Óbvio que doeu demais! Meu pé virou pizza e o asfalto se rachou. Mas já se passou mais de um mês. Não tem como eu sair por aí correndo descalça, mas já dá pra eu caminhar. Ainda dói muito, ainda dá pra ver os pontos cirúrgicos, mas não preciso de cadeira de rodas. Se sinto falta do caminho ensolarado? Claro, né! Mas estou seguindo manquetola até que feliz pelas ruas nubladas pelas quais ando passando. Pelas ensolaradas vai demorar um pouco. Lá não se pode passear com sapatos e, com esse frio que faz aqui, só daqui um bom tempo. O estranho é que ando me divertindo mesmo assim. E muito!
Ufa, isso deve ser um bom sinal.


(Imagem perfeita para o post extraída de http://ryotiras.com)

10.7.09

“... e se estiver sem pára-quedas, a dor será breve”


Ela não acreditava que ele era capaz de assumir o leme, mas, bravamente, ele mostrou que ela estava errada. Ela gostou da demonstração de firmeza. Sentiu-se segura, entrou no barco e desmereceu o colete salva-vidas, ficou ensacado embaixo de todas as coisas mais úteis. O passeio foi incrível, belas paisagens, dias claros, outros escuros, mas todos agradáveis, até que ele sentiu um desconforto. E foi nesse dia, sem ela sequer imaginar, que ele a jogou no mar e seguiu sozinho. Ele com o leme no piloto automático, firme numa direção qualquer, ela no oceano à deriva. Ele sumiu no horizonte, ela está boiando até chegar em alguma praia. Com os braços e pernas abertas, deitada no mar ela olha pro alto. Olha pro céu e decide: “mar, nunca mais! Agora só quero voar...”

5.7.09

Lindo, triste, french.



ps.: Essas não são filhas dele, como o título no You Tube coloca. São concorrentes de um concurso x. Recebi do meu avô este vídeo e o achei lindo demais, assim como toda boa composição triste e francesa.

2.7.09

o sapato preto que não surpreendeu e o que surpreendeu


Ela sabia que não adiantava questionar, pois a resposta era simples: há várias opções, e ele não escolheu a mesma que a dela. Ok. Mas ela não conseguia ter as rédeas do pensamento nas mãos e o cérebro pensava demais. Foi assim que, de repente, entre mil pensamentos, lembrou de algo interessante: entre mil opções ele não escolheu nenhum, pois nenhum sapato preto o surpreendeu. E ela chegou a uma outra conclusão mais simples ainda: ele não achava ou não queria que ela fosse o sapato preto dele. Ironicamente havia encontrado um sapato preto que a surpreendeu, até titubeou com o preço, mas sabia que valia a pena. O problema é que, veja só... o sapato preto que a surpreendeu era ele e, agora, seria estranho calçá-lo. Deixou na caixa, na última prateleira da sapateira. Ai que pena, ele é tão especial. E agora vai ficar lá, porque ela só quer sapatos bemmmmmm coloridos.

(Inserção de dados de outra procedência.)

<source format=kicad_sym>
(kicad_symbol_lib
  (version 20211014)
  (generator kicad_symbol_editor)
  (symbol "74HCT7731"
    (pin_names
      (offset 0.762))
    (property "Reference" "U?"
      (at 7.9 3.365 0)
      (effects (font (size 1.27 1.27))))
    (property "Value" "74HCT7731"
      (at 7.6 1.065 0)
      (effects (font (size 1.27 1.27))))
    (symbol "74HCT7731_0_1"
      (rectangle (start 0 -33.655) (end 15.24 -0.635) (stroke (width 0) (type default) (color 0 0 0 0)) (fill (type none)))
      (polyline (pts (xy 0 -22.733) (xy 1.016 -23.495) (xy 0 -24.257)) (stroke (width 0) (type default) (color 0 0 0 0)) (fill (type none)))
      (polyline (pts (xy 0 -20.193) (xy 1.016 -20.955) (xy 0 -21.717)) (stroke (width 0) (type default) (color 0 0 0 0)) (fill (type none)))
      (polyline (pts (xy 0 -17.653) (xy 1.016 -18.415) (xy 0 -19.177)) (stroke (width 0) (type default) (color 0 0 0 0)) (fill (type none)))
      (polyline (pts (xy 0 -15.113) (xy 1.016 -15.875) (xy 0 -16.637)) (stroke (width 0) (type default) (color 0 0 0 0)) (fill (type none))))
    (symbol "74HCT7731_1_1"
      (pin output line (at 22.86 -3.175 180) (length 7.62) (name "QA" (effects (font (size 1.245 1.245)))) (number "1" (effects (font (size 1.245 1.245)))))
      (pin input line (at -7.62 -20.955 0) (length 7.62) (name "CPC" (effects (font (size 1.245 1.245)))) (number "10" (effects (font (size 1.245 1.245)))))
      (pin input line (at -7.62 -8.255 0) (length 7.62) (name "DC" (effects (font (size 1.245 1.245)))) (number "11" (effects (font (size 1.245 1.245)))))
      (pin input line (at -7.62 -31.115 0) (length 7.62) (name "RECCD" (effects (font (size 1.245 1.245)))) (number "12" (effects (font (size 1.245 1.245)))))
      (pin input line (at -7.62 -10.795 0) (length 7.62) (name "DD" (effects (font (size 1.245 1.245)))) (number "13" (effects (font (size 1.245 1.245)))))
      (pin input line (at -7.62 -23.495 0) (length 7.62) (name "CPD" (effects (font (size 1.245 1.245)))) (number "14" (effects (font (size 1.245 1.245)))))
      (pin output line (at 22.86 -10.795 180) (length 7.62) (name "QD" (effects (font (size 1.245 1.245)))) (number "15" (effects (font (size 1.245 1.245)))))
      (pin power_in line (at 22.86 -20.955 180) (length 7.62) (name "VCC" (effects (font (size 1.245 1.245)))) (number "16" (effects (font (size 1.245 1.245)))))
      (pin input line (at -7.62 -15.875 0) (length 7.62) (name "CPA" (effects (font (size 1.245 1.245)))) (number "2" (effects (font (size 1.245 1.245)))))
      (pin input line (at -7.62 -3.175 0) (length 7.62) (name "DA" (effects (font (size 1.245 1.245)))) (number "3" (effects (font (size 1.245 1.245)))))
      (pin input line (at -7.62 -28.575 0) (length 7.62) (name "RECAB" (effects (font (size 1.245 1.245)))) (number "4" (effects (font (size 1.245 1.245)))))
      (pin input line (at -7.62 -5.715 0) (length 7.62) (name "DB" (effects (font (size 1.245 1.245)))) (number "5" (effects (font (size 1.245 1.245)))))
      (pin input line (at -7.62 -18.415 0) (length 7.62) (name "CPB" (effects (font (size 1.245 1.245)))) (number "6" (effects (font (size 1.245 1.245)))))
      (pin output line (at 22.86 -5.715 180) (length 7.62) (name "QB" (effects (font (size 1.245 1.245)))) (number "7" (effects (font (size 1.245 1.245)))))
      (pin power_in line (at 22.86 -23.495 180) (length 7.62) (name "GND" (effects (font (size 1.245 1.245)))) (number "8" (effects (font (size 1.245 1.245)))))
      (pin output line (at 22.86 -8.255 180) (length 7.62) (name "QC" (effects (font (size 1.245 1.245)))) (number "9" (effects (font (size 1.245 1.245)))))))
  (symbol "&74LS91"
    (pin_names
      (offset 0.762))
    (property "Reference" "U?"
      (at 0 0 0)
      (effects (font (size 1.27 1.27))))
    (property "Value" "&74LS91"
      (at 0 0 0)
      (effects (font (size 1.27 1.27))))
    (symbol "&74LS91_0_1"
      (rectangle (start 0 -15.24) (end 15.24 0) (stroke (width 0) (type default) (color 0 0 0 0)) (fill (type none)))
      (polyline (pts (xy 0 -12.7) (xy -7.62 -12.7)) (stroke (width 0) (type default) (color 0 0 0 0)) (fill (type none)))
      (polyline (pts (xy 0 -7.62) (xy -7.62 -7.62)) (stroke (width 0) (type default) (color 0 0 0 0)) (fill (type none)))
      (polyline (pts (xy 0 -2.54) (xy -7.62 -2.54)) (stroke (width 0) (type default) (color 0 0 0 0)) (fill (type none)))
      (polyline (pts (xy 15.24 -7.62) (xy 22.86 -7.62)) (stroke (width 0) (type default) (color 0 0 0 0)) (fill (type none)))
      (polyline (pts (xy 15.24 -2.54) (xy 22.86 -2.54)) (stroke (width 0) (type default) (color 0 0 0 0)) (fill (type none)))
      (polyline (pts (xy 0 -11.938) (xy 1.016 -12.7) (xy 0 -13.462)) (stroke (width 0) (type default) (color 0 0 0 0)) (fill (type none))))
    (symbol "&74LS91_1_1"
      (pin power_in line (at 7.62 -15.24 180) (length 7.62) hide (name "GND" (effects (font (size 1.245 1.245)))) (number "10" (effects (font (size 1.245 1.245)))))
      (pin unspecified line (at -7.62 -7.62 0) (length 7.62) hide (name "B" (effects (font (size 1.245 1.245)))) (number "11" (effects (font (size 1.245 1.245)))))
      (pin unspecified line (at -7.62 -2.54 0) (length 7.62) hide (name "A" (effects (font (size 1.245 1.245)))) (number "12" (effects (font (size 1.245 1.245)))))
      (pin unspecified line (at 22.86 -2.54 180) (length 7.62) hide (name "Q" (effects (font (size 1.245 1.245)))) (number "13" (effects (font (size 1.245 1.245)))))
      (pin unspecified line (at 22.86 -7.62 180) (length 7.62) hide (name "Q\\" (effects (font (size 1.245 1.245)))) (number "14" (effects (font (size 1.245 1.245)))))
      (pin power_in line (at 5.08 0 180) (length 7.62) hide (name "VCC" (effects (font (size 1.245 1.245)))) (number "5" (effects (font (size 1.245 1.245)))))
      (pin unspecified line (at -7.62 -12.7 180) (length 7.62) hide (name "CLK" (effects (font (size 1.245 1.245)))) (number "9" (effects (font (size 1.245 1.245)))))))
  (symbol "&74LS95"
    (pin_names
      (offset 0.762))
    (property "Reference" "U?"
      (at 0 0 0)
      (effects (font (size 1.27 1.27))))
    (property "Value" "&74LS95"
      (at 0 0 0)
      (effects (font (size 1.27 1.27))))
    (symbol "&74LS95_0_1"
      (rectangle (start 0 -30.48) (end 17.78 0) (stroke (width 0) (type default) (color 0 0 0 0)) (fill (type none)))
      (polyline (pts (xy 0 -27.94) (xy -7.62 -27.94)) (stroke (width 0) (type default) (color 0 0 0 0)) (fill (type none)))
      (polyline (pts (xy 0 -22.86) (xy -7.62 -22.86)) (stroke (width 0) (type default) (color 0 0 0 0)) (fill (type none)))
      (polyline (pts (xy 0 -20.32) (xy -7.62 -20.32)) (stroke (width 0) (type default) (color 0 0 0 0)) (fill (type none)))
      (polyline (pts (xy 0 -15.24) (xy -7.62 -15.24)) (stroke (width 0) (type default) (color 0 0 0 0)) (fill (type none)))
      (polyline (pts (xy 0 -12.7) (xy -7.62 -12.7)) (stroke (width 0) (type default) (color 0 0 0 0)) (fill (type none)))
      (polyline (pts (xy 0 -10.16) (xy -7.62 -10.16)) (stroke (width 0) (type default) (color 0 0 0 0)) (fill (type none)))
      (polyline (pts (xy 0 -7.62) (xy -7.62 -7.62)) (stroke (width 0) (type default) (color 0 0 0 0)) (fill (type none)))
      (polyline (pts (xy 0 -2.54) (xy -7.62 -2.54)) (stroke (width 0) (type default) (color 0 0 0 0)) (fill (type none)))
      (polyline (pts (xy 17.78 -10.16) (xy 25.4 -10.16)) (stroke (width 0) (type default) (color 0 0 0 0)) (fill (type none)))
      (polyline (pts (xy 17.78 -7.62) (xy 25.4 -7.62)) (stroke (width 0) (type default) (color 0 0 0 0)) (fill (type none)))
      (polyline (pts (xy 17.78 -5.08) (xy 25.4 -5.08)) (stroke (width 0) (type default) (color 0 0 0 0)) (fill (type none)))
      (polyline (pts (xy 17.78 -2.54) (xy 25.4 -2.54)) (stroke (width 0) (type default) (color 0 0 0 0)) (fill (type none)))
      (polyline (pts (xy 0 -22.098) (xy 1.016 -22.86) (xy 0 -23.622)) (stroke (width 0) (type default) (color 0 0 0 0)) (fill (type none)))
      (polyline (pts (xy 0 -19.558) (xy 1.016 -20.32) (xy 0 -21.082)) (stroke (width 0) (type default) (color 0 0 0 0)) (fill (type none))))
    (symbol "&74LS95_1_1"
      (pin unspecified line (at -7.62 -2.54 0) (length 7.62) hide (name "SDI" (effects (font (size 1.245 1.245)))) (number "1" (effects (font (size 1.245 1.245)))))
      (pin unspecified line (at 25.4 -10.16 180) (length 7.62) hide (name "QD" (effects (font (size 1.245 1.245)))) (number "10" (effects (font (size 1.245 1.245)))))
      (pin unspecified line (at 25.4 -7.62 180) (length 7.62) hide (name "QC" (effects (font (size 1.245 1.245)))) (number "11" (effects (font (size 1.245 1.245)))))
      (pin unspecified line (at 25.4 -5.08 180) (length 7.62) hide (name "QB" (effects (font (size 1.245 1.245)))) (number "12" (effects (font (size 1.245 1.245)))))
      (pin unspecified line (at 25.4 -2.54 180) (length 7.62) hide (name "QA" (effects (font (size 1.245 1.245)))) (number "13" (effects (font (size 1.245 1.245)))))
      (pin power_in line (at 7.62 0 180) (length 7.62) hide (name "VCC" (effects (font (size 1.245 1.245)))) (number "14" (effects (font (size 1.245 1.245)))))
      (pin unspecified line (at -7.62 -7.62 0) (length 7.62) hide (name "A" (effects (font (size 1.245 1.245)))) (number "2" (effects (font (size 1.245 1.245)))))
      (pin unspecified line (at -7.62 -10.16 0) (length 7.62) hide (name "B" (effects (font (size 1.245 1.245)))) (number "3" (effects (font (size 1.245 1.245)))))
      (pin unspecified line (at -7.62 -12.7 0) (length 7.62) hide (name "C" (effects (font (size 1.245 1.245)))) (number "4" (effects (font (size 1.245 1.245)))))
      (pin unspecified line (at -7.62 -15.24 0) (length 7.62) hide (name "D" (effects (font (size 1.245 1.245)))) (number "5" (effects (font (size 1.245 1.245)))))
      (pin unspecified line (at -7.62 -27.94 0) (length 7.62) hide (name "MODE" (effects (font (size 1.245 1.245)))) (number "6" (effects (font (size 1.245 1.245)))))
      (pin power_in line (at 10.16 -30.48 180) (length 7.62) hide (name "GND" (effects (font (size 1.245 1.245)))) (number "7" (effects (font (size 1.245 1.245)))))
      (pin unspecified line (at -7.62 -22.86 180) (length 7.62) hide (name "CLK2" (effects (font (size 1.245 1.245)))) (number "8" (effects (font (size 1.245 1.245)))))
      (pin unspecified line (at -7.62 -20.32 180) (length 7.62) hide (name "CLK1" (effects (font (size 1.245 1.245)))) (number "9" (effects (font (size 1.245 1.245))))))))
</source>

mais uma vez à espera da primavera

Quando ele decidiu ir para o Alaska e ela não pôde ir junto, todo o resto do mundo ficou mais frio. Ela sabia que ele ficaria um tempo fora, mas que voltaria, mas os dias foram se passando, a primavera passou, o verão passou, o outono passou. Ela que só conseguia pensar nas coisas boas que ainda fariam juntos, agora pensava em quão distante cada desejo estava e a saudade foi se misturando à tristeza, e à tristeza, um pouco de revolta. Os beijos que poderiam ser trocados, os carinhos que poderiam ser doados, as risadas cúmplices que poderiam existir e as cobertas que poderiam não cobrir eram pensamentos que não faziam bem. Quando pela manhã saía de casa, fechava os olhos bem forte e depois os abria. Era assim que começava um dia após o outro e, com este piscar forte de olhos, colocava um ponto final nos pensamentos. A conta-gotas, esquecia um pouquinho de tudo que não foi compartilhado. Colocava um sorriso falso no rosto e caminhava, com alguns passos ele já não era tão falso assim. E esperava a primavera chegar mais uma vez.